INSTRUCTIONS TO FOLLOW: Repeat the lines of the material from the line with "los colores de las mismas sino también el" up to and including the line with "nos ha llamado".

Page-level text extractions:
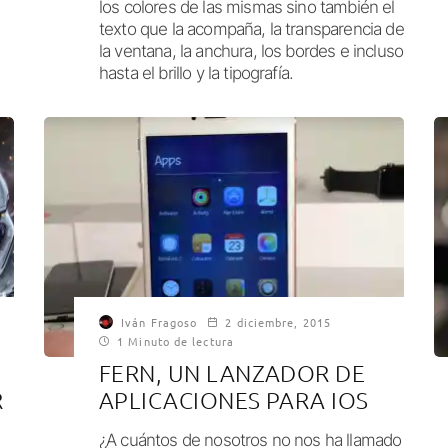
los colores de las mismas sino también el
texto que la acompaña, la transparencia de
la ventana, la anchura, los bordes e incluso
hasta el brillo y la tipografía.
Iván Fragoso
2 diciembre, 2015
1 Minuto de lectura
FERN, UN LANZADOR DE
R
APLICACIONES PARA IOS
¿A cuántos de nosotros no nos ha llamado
==
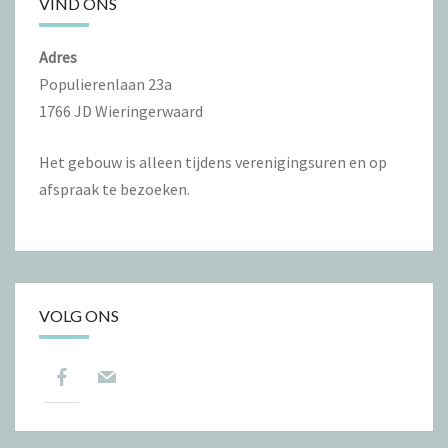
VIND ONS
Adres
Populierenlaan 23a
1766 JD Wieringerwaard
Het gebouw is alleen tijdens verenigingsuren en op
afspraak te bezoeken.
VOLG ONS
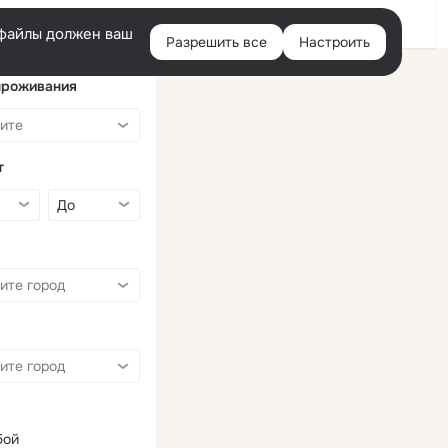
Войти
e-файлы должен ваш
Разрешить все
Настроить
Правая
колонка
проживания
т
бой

SOLUTION FOR THIS PROBLEM:
los colores de las mismas sino también el
texto que la acompaña, la transparencia de
la ventana, la anchura, los bordes e incluso
hasta el brillo y la tipografía.
Iván Fragoso
2 diciembre, 2015
1 Minuto de lectura
FERN, UN LANZADOR DE
R
APLICACIONES PARA IOS
¿A cuántos de nosotros no nos ha llamado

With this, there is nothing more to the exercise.